Excerpt provided -

But can teen authors really write? This article says yes. “Teenagers, after all, are forever sending text and instant messages. They spend hours updating blogs and keeping online journals. The discipline that adult wannabes fight so hard to master in night classes and writing colonies — the need to write, write and write some more — comes effortlessly to many teens. For them, daily life on the Internet has become an almost natural prelude to the writing of short stories, essays and novels.”

One LJ friend makes her case: “Why should I have to wait years to get a book deal?” asked robbiewriter, author of the novel Better Than Yesterday, which will be published by Delacorte in 2007. “I mean, I’ve been writing since I was in the eighth grade. I felt that I had something to say.”

But some industry experts say teen writers are gifted exceptions. “Until our educational system gets better we won’t see much of this,” said E. Lockhart, who wrote The Boyfriend List (required  reading for Lauren’s class) and Fly on the Wall: How One Girl Saw Everything.”

I find Lockhart’s success story comforting. “It took me until I was at least 30 to write a publishable book,” she says, “and 38 to write a decent book.” “Some people are prodigies, God love them, but it’s not that common. Fiction takes time to do well.”

Some authors suggest that, when it comes to writing, it’s all about talent and discipline rather than age. “I don’t see a huge talent difference between one age group or another,” said Kaavya Viswanathan, author of How Opal Mehta Got Kissed, Got Wild, and Got a Life. “It all comes down to who has the dedication to sit down every day and put something on paper. It all starts from there.”

I’m trying out this genre of writing, mainly because it sounds like a lot of fun. It’ll encourage me to see the world from a different vantage point, and I believe it’ll improve my overall writing skills, too. But whatever an author’s age or reason for writing YA, there’s no doubt that there’s a market for good work. 

According to Getlin, “While revenue in other sectors of the book industry remains flat, YA is booming… A key reason for the success of YA books, which run the gamut from romances to mysteries, thrillers to self-help, religion to sports, is that there are far more teenagers than there were 15 years ago. They’re part of the 12- to 21-year-old demographic that spends a staggering $170 billion annually on entertainment, including books.” I gotta admit it: that’s motivation, too.

You can read the whole article here.


  1. Well, I wrote and revised my first novel when I was 13-15, and it was *almost* picked up by a Canadian publisher…and it still took me another ten years and string of practice novels to learn how to write a book that, as one writer so succinctly put it, “really hangs together”. And that is just the way it is. Even a musical prodigy (which I am not, by the way)doesn’t sit down at the piano knowing exactly how to play it; some instruction and practice is involved. (I mean, did you *read* the ENTERTAINMENT WEEKLY book review of Paolini’s Eragon sequel? One of the most brutal reviews I’ve ever read. And no writer I know of takes the kid very seriously as an actual writer…)

Excerpted data -
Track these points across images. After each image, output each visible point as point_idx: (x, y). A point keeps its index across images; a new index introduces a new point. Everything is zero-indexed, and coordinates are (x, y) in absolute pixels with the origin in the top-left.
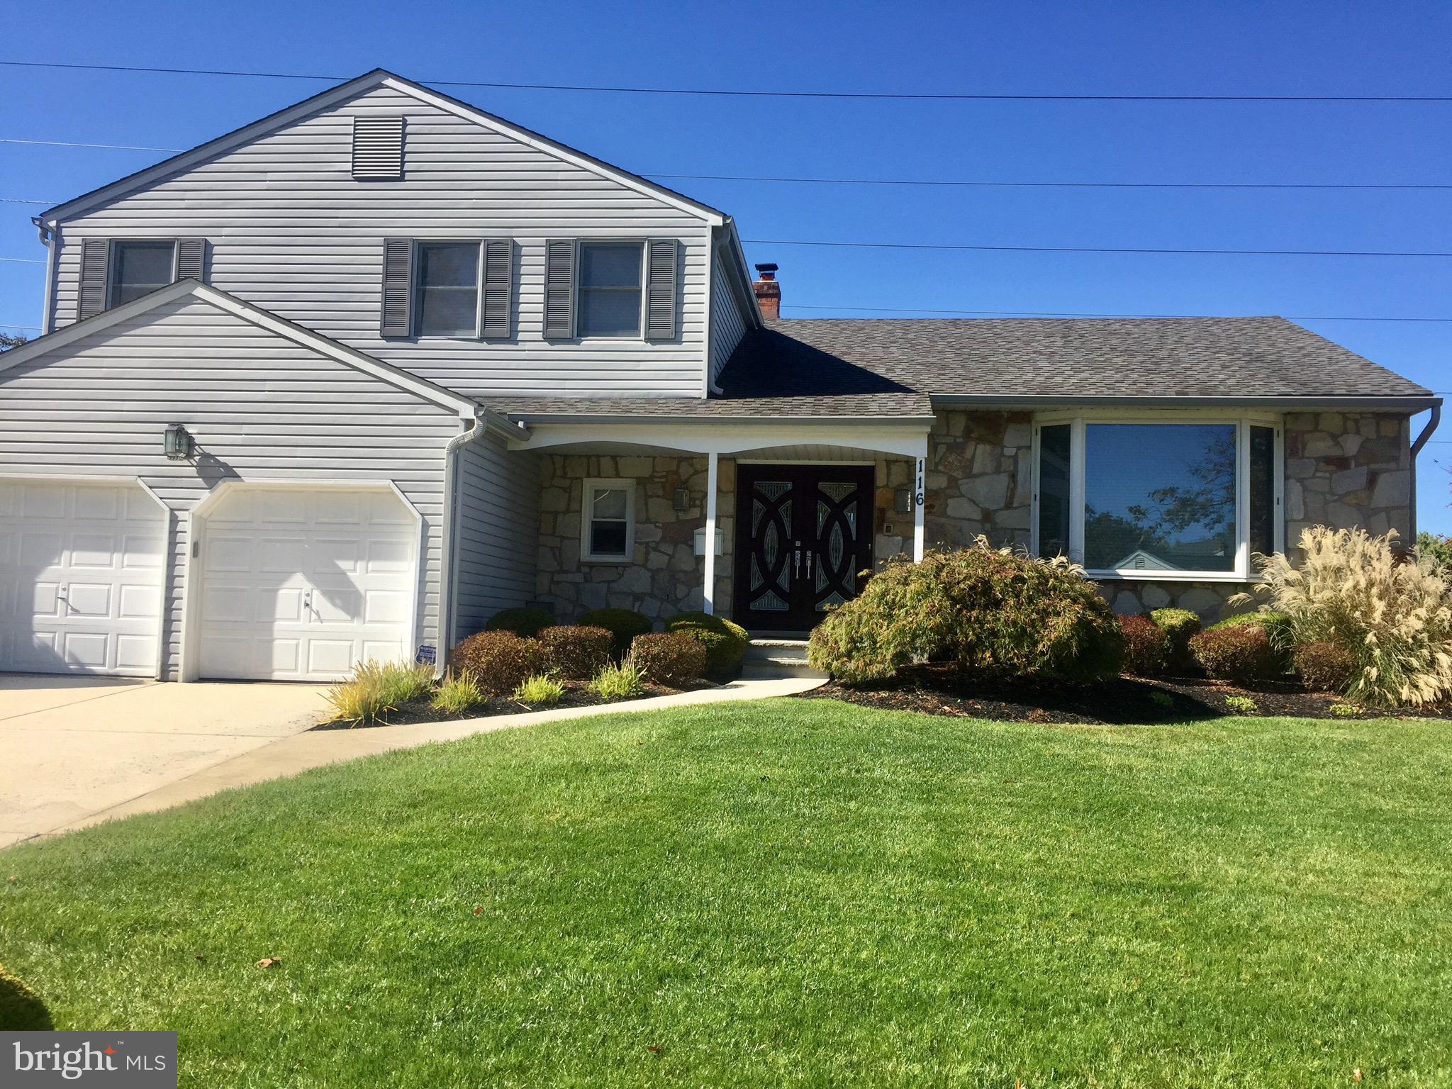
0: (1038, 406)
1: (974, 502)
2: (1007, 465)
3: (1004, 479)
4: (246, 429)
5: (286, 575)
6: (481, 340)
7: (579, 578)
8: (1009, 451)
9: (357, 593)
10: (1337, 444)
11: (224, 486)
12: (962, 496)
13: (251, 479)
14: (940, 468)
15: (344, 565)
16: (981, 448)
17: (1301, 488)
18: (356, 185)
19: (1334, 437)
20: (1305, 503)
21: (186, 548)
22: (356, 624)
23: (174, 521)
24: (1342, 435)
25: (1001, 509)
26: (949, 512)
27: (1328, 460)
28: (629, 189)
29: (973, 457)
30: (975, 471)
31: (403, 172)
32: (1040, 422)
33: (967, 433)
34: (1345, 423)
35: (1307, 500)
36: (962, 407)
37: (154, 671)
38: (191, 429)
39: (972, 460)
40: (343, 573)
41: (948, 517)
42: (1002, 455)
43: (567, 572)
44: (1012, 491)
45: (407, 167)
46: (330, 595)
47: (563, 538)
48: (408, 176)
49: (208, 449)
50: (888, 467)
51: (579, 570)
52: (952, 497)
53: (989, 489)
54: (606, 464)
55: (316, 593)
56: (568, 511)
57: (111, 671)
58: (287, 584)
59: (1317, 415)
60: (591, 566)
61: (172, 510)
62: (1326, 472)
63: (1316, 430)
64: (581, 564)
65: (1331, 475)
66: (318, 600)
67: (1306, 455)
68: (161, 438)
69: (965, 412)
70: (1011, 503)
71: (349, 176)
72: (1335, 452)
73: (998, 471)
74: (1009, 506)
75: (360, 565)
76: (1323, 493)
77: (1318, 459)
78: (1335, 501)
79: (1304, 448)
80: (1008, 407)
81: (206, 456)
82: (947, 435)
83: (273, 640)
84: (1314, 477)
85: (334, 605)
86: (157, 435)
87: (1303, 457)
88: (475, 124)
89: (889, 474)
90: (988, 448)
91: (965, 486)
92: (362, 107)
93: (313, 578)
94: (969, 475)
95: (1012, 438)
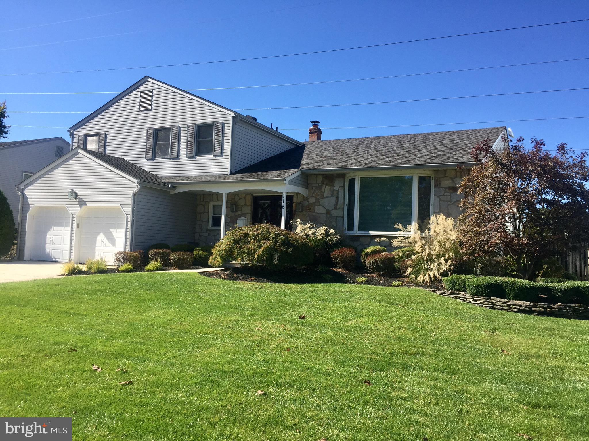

Work to complete -
1. Copy the passage from the piece on teen authors word for word, starting at "I’m trying out" and ending at "it: that’s motivation, too.".
2. Translate this sentence from the piece on teen authors into Spanish: "I'm trying out this genre of writing, mainly because it sounds like a lot of fun."
3. According to the piece on teen authors, by what age did E. Lockhart say she had written a decent book?

Responses for each task -
1.
I’m trying out this genre of writing, mainly because it sounds like a lot of fun. It’ll encourage me to see the world from a different vantage point, and I believe it’ll improve my overall writing skills, too. But whatever an author’s age or reason for writing YA, there’s no doubt that there’s a market for good work. 

According to Getlin, “While revenue in other sectors of the book industry remains flat, YA is booming… A key reason for the success of YA books, which run the gamut from romances to mysteries, thrillers to self-help, religion to sports, is that there are far more teenagers than there were 15 years ago. They’re part of the 12- to 21-year-old demographic that spends a staggering $170 billion annually on entertainment, including books.” I gotta admit it: that’s motivation, too.

2. Estoy probando este género de escritura, principalmente porque parece muy divertido.

3. 38.